* YOUR ASSIGNMENT: Return each line below holding the string "Phase".

* DATA LISTING:
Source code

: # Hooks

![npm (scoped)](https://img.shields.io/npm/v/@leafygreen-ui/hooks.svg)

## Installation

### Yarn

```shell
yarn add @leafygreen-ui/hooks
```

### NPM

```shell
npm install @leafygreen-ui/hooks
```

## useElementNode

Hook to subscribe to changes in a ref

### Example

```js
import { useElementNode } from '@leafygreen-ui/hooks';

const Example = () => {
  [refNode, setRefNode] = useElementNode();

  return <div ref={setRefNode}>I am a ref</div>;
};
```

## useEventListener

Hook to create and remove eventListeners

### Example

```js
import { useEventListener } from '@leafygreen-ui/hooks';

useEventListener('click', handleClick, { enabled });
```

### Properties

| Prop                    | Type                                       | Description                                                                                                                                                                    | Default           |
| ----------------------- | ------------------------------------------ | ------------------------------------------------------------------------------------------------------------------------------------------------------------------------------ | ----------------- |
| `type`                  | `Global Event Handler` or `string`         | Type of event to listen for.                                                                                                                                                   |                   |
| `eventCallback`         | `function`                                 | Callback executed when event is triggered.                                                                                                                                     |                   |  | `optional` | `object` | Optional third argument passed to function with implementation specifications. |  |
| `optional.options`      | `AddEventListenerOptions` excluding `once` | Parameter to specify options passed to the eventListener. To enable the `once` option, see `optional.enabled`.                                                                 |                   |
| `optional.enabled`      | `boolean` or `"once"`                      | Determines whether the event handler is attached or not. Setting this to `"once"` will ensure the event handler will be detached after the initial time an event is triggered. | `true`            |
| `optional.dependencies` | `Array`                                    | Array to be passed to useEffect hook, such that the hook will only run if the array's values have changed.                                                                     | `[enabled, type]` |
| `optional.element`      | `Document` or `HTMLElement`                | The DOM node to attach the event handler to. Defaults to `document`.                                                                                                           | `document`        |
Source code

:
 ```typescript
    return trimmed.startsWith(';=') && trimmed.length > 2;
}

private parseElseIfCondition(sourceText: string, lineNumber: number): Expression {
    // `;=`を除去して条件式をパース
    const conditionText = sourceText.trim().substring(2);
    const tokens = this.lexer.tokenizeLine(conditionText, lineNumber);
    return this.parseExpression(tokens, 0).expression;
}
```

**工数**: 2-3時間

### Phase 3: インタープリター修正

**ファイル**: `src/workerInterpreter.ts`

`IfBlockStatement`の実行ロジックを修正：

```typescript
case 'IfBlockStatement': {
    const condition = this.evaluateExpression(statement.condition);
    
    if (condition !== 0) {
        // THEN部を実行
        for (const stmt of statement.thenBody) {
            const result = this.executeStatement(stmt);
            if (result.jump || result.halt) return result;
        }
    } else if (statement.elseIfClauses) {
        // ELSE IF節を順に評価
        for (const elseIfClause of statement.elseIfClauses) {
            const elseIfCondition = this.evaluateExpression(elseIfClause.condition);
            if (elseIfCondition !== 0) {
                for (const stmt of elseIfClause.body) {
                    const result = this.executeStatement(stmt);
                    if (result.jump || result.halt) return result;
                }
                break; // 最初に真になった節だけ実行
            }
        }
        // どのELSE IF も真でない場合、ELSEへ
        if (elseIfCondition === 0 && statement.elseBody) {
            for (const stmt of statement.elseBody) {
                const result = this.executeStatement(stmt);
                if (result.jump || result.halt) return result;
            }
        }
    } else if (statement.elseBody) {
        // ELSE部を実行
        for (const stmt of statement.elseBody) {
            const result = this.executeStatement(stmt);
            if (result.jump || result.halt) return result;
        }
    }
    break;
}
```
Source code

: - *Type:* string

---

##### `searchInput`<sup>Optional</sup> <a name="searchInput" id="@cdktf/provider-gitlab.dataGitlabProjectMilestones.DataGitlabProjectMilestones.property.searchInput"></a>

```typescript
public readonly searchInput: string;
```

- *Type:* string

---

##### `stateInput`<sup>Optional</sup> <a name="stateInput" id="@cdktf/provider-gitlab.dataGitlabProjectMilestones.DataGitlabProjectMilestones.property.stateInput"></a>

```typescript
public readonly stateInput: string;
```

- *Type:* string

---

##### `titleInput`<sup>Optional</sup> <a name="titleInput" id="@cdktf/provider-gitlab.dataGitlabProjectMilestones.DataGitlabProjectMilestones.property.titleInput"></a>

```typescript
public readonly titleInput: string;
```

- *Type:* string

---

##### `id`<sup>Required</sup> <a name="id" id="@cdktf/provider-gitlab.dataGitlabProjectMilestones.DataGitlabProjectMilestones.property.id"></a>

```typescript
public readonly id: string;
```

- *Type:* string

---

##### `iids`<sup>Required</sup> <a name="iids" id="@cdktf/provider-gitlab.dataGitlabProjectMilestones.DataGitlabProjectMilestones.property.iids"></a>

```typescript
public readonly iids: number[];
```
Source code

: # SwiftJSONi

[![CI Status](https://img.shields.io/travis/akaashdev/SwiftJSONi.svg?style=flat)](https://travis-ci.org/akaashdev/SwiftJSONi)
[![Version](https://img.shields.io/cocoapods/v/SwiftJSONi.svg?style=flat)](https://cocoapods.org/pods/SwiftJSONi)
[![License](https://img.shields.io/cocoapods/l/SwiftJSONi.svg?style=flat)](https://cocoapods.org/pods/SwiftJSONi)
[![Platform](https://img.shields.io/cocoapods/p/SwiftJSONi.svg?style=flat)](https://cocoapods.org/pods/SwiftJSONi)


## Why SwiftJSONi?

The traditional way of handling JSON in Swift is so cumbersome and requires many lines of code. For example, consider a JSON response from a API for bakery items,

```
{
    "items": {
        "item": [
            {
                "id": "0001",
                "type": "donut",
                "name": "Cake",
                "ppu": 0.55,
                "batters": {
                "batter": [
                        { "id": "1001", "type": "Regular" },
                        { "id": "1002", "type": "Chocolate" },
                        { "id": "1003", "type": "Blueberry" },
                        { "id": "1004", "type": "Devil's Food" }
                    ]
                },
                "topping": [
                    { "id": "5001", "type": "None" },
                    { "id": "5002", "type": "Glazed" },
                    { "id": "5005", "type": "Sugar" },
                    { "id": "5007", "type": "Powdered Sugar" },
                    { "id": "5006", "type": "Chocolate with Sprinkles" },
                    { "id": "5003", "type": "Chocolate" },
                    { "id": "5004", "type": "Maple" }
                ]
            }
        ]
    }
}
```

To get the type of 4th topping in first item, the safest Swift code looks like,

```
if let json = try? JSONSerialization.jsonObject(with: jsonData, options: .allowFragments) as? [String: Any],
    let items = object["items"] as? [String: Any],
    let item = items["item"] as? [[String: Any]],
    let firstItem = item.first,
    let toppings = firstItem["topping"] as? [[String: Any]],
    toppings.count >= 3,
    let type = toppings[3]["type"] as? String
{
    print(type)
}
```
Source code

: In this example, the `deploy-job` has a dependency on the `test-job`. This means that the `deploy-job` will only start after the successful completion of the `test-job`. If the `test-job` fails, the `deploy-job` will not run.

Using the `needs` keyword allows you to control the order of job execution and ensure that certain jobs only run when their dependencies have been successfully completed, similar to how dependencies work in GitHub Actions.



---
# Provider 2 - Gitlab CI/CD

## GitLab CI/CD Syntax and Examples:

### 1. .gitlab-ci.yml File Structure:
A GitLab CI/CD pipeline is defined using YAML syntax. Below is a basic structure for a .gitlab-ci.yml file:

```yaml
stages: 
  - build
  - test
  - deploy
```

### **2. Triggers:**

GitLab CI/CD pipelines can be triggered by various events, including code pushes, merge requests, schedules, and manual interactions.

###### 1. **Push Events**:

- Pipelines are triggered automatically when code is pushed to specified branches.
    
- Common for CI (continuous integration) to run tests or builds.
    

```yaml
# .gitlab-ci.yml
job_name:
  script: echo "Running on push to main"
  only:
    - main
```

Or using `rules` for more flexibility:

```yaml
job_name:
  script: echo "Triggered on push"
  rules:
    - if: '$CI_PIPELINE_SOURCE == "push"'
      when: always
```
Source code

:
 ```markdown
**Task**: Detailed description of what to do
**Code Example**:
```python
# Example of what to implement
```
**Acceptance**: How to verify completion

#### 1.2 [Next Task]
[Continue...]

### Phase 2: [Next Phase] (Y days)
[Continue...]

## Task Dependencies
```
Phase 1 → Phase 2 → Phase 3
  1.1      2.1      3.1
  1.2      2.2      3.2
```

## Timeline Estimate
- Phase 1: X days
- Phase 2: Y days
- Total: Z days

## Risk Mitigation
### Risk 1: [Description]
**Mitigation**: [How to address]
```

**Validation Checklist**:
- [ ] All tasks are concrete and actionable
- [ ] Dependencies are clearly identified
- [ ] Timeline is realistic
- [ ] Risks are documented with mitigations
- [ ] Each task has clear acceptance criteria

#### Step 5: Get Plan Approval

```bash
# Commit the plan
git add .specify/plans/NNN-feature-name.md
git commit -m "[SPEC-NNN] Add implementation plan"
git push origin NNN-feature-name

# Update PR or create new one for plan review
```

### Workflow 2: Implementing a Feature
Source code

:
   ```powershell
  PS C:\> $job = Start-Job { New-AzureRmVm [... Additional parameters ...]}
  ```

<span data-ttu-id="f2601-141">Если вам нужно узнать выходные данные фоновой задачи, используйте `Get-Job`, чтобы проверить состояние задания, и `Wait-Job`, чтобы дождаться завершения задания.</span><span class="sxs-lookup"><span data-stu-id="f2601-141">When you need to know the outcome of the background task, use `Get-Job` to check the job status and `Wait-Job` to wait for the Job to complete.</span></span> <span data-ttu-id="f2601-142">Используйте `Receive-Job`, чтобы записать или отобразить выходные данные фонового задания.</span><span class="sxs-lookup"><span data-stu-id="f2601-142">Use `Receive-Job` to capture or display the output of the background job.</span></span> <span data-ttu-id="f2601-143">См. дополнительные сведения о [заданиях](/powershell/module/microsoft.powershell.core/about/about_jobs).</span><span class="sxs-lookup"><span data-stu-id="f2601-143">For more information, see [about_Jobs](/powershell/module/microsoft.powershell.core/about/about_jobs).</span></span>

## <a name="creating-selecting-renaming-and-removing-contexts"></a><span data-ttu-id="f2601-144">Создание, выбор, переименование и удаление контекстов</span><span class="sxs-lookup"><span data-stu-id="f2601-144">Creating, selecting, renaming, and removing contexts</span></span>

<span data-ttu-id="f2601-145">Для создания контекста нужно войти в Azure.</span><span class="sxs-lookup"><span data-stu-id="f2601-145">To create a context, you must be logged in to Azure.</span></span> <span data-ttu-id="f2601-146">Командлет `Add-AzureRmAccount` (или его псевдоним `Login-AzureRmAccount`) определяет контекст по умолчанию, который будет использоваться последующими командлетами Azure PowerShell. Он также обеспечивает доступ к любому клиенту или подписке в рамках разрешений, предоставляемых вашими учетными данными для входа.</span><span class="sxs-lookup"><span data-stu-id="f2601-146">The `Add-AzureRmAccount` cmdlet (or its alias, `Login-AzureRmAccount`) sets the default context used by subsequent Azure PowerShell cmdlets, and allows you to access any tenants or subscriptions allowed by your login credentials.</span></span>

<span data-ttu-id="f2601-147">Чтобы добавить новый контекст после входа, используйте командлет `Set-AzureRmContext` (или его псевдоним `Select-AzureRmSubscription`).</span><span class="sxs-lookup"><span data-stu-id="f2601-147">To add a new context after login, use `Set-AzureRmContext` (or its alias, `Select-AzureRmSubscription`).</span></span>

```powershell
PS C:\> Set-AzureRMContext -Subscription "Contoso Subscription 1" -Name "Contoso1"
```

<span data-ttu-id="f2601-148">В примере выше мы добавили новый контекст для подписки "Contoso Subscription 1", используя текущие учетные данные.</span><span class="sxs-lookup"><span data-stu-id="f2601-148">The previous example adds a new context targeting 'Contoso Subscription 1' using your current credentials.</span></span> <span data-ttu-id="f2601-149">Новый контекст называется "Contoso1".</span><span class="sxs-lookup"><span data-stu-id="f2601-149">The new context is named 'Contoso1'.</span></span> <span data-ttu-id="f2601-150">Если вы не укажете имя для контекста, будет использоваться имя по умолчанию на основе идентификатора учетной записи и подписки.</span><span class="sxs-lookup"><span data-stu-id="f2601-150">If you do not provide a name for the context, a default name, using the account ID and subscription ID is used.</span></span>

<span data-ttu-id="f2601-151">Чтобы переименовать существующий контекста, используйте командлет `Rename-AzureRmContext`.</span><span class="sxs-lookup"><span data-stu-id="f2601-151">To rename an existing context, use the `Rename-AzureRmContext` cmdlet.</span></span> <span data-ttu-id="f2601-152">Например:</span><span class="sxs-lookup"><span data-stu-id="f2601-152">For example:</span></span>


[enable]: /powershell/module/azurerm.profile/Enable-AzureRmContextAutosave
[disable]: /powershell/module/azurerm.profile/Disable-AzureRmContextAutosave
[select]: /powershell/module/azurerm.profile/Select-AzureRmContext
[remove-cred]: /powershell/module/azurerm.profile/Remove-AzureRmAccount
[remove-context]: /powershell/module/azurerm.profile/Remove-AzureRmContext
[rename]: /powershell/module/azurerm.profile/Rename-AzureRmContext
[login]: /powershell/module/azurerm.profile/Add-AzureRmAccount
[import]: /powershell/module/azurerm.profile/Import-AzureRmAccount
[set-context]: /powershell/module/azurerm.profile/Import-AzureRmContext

* ANSWER:
### Phase 3: インタープリター修正
### Phase 2: [Next Phase] (Y days)
Phase 1 → Phase 2 → Phase 3
- Phase 1: X days
- Phase 2: Y days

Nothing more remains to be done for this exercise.